New research reveals life for brain injury survivors during COVID-19 lockdown, and how for a time they felt a level playing field was created – but how that has not been translated into the return to ‘normal’ life
The COVID-19 pandemic raised awareness of what life is like with a brain injury among the general population through shared experiences of loneliness and social isolation, and enabled survivors to feel ‘more inclusive in the world again’, a new study has revealed.
Lockdown also afforded people with brain injury a break from perceived societal expectations, giving them time and space to focus on themselves, the research found.
However, with the resumption of normal life post-pandemic, brain injury survivors continue to experience the loneliness they always have done, with the study findings feelings of frustration and disappointment around the short-lived acceptance of their situations.

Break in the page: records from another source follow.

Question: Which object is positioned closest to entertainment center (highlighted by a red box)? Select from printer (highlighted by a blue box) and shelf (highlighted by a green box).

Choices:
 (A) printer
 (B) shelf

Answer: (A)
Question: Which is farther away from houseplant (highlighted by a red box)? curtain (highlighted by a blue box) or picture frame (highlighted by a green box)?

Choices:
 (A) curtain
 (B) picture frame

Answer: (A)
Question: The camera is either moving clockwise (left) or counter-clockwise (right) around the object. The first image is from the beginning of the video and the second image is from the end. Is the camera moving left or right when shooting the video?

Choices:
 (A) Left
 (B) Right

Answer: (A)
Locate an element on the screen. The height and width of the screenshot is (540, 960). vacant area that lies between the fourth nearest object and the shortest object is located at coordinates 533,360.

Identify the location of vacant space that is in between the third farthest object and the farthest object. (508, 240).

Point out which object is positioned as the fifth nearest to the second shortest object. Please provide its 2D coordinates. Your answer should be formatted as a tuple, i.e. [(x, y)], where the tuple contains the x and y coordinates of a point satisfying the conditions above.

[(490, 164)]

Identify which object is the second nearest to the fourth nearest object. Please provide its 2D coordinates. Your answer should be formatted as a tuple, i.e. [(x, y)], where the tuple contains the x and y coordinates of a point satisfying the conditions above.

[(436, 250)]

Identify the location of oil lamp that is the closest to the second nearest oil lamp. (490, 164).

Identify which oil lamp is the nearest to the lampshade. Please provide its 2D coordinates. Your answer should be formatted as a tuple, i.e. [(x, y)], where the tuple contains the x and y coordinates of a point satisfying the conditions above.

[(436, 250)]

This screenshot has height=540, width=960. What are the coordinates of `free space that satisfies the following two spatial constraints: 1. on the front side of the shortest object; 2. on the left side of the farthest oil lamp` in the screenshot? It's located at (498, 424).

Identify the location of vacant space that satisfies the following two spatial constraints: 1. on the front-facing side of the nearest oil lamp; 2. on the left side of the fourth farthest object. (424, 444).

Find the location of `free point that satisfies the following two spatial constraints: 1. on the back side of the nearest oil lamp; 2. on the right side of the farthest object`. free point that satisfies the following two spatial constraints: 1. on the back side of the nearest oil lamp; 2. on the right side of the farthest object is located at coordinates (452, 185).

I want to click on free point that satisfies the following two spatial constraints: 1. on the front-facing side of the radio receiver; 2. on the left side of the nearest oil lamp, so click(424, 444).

One survivor equated the situation to “when you go and catch the train and the train’s been delayed, and you’re all stood there on platform together.

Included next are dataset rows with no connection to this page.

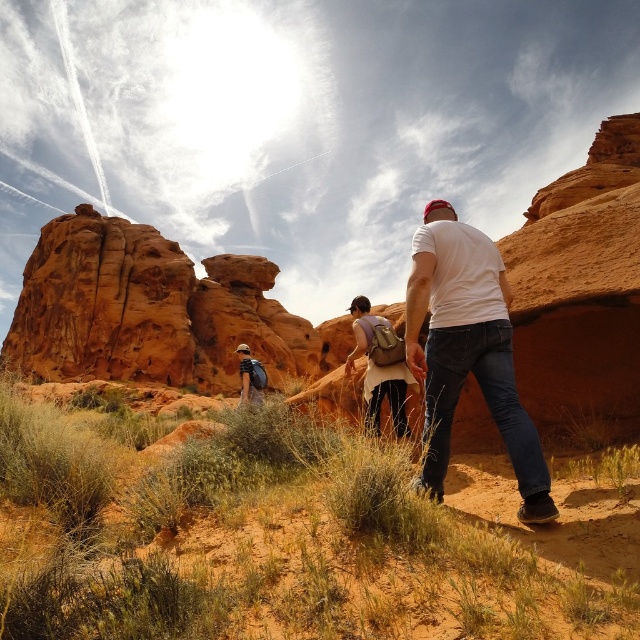
Describe the element at coordinates (292, 538) in the screenshot. I see `desert grass at center` at that location.

Can you confirm if desert grass at center is positioned below white matte shirt at center?

Indeed, desert grass at center is positioned under white matte shirt at center.

Between point (17, 504) and point (481, 269), which one is positioned in front?

Point (17, 504)

Image resolution: width=640 pixels, height=640 pixels. Identify the location of desert grass at center. (292, 538).

How far apart are rustic sandstone rock formation at left and white matte shirt at center?

rustic sandstone rock formation at left and white matte shirt at center are 348.40 feet apart.

Which is behind, point (237, 317) or point (440, 291)?

The point (237, 317) is behind.

Is point (74, 262) farther from viewer compared to point (496, 316)?

Yes.

This screenshot has height=640, width=640. I want to click on rustic sandstone rock formation at left, so click(147, 310).

Is desert grass at center below matte brown backpack at center?

Yes, desert grass at center is below matte brown backpack at center.

This screenshot has height=640, width=640. Find the location of `desert grass at center`. desert grass at center is located at coordinates (292, 538).

The width and height of the screenshot is (640, 640). Identify the location of desert grass at center. (292, 538).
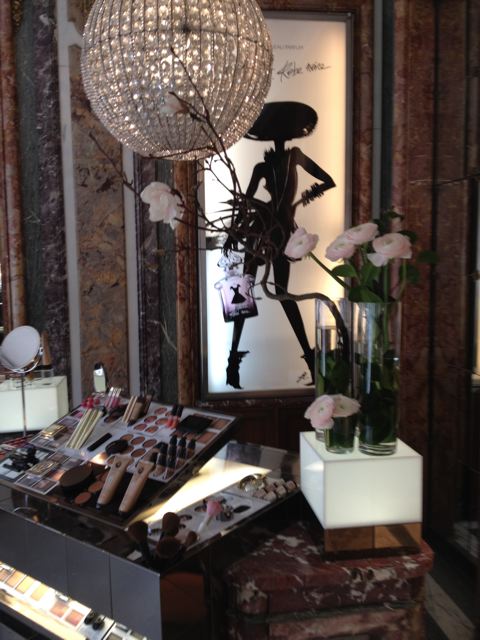
Locate an element on the screen. The height and width of the screenshot is (640, 480). perfume is located at coordinates (252, 301).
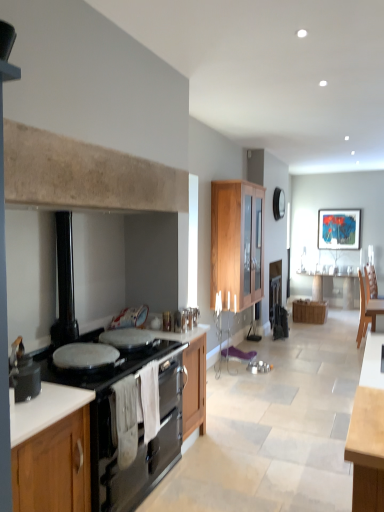
Question: Which direction should I rotate to look at wooden cabinet at center, acting as the 1th cabinetry starting from the back, — up or down?

Choices:
 (A) down
 (B) up

Answer: (A)

Question: Is black matte gas stove at lower left to the left of wooden chair at right from the viewer's perspective?

Choices:
 (A) yes
 (B) no

Answer: (A)

Question: Does black matte gas stove at lower left have a lesser height compared to wooden chair at right?

Choices:
 (A) no
 (B) yes

Answer: (B)

Question: Is black matte gas stove at lower left closer to camera compared to wooden chair at right?

Choices:
 (A) no
 (B) yes

Answer: (B)

Question: Can you confirm if black matte gas stove at lower left is taller than wooden chair at right?

Choices:
 (A) yes
 (B) no

Answer: (B)

Question: Is black matte gas stove at lower left at the right side of wooden chair at right?

Choices:
 (A) yes
 (B) no

Answer: (B)

Question: From a real-world perspective, is black matte gas stove at lower left below wooden chair at right?

Choices:
 (A) yes
 (B) no

Answer: (B)

Question: Would you say wooden cabinet at center, marked as the 2th cabinetry in a back-to-front arrangement, is part of white glossy countertop at lower left, marked as the first countertop in a bottom-to-top arrangement,'s contents?

Choices:
 (A) yes
 (B) no

Answer: (B)

Question: Is white glossy countertop at lower left, marked as the first countertop in a bottom-to-top arrangement, at the right side of wooden cabinet at center, the 2th cabinetry in the right-to-left sequence?

Choices:
 (A) yes
 (B) no

Answer: (B)

Question: Can you confirm if white glossy countertop at lower left, which is counted as the first countertop, starting from the back, is taller than wooden cabinet at center, the first cabinetry from the top?

Choices:
 (A) no
 (B) yes

Answer: (A)

Question: Are white glossy countertop at lower left, the 2th countertop from the top, and wooden cabinet at center, marked as the 2th cabinetry in a back-to-front arrangement, making contact?

Choices:
 (A) yes
 (B) no

Answer: (B)

Question: Does white glossy countertop at lower left, marked as the first countertop in a bottom-to-top arrangement, have a larger size compared to wooden cabinet at center, the first cabinetry from the top?

Choices:
 (A) no
 (B) yes

Answer: (A)

Question: Is white glossy countertop at lower left, the 2th countertop from the top, wider than wooden cabinet at center, which appears as the third cabinetry when ordered from the bottom?

Choices:
 (A) yes
 (B) no

Answer: (A)

Question: Is wooden cabinet at lower left, the 1th cabinetry when ordered from left to right, at the back of black enamel stove at left?

Choices:
 (A) no
 (B) yes

Answer: (A)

“But then train comes along, and everyone else can get on it and go off on their life journey – but you’re the person who has to stay stuck on the platform, you cannot get on that train and carry on that social engagement.

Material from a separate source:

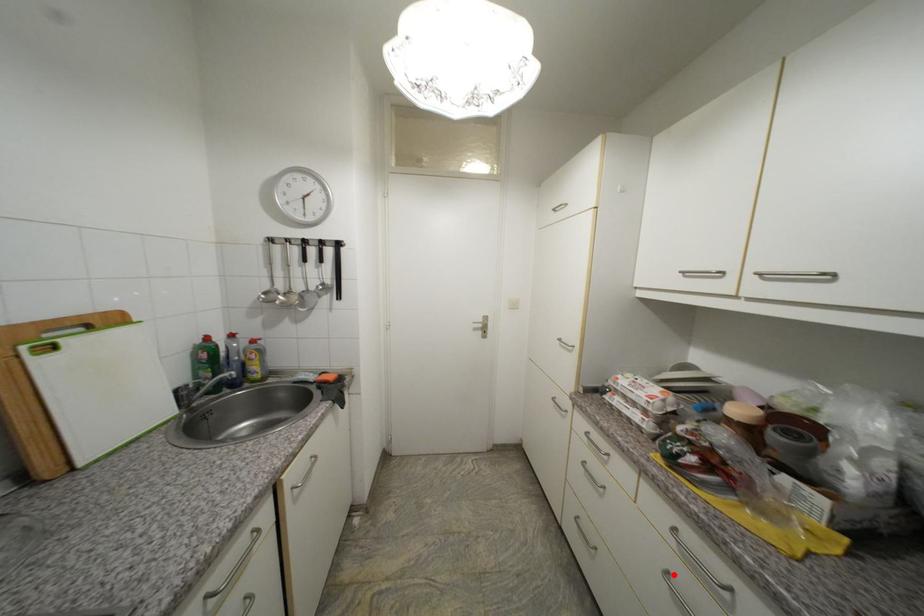
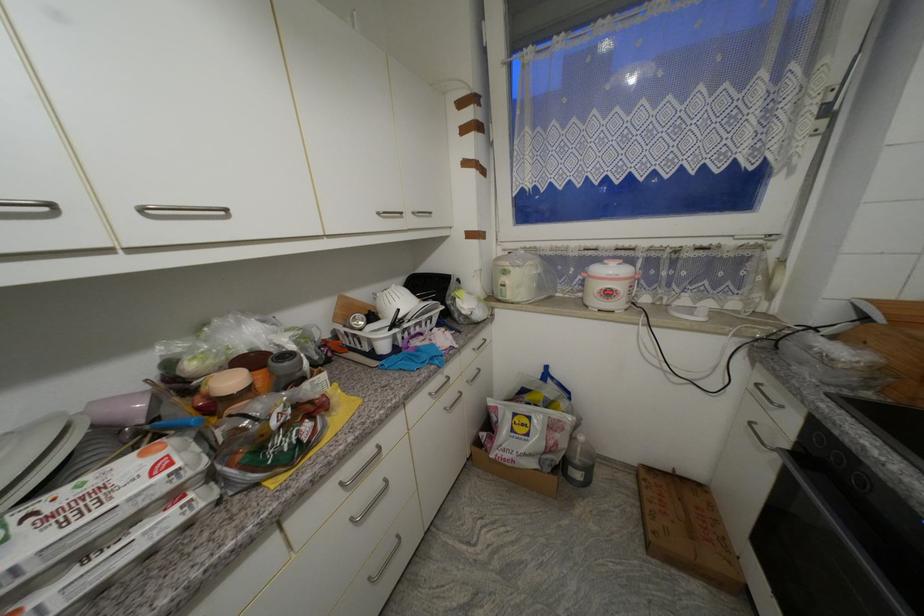
In the second image, find the point that corresponds to the highlighted location in the first image.

(358, 521)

“It does feel the return to normal is not an option for people with a brain injury. That also brings the psychological impact, the one I probably struggle with the most, which is that brain injury doesn’t get better.”
The research, led by Dr Stephen Dunne at Northumbria University, builds further on previous studies which have laid bare the lonely reality for brain injury survivors in their everyday lives.
And in being able to effectively support this group, the authors recommend more tailored therapies to relieve perceived social pressure on survivors, as well as maximising the use of peer support.
“We recommend that psychotherapy, such as CBT, focus on reframing survivors’ beliefs regarding societal expectations, minimising the pressure experienced by survivors to keep up with their peers physically and emotionally and modulate resilience,” the authors conclude.
“Furthermore, all participants identified the importance of peer support, whether those respondents had direct access to it or not.
“We recommend incorporating accessible and promoted peer support into future interventions to help moderate survivors’ expectations of their capabilities and identity in society, reduce loneliness, protect mental health and generally improve wellbeing for brain injury survivors.”
The study gives a unique account of the experiences of 24 survivors – the majority of whom had no physical disability, and only cognitive ‘hidden’ impact – during lockdown, and reveals how they were encouraged by the creation of a level playing field with the rest of society through the shared experiences.
“In a strange sort of way it made you feel less isolated and lonely, because every time you turned on the radio or television everyone was talking about how lonely they were, so in a way it made you feel you part of something a bit more in a strange sort of way,” said one survivor.
And as well as feeling more positive through the shared experiences, lockdown also enabled survivors to reduce their fatigue and reflect on their lives.
“[Lockdown] had the benefit of buying the space and time to actually break from my former lifestyle and give me space then to maybe form a new lifestyle – and that’s very difficult to do when you first have a brain injury because you automatically want to try and go back to as much as what you used to do before. It has given me that space to change,” said a participant.
However, once lockdown was over, participants found it difficult that they were not able to look forward to resuming life in the way that the general population was.
“There has been a lot of discussion around the empathy that’s been generated through COVID, that people have an insight into what it feels like to be socially isolated, to not be able to join in,” said one survivor.
“But I think human nature leads people to feel excited about the option of that ending.
“If I had the option for my brain injury to end, I think I’d be overjoyed, but I don’t, so those challenges around social engagement for myself will remain.”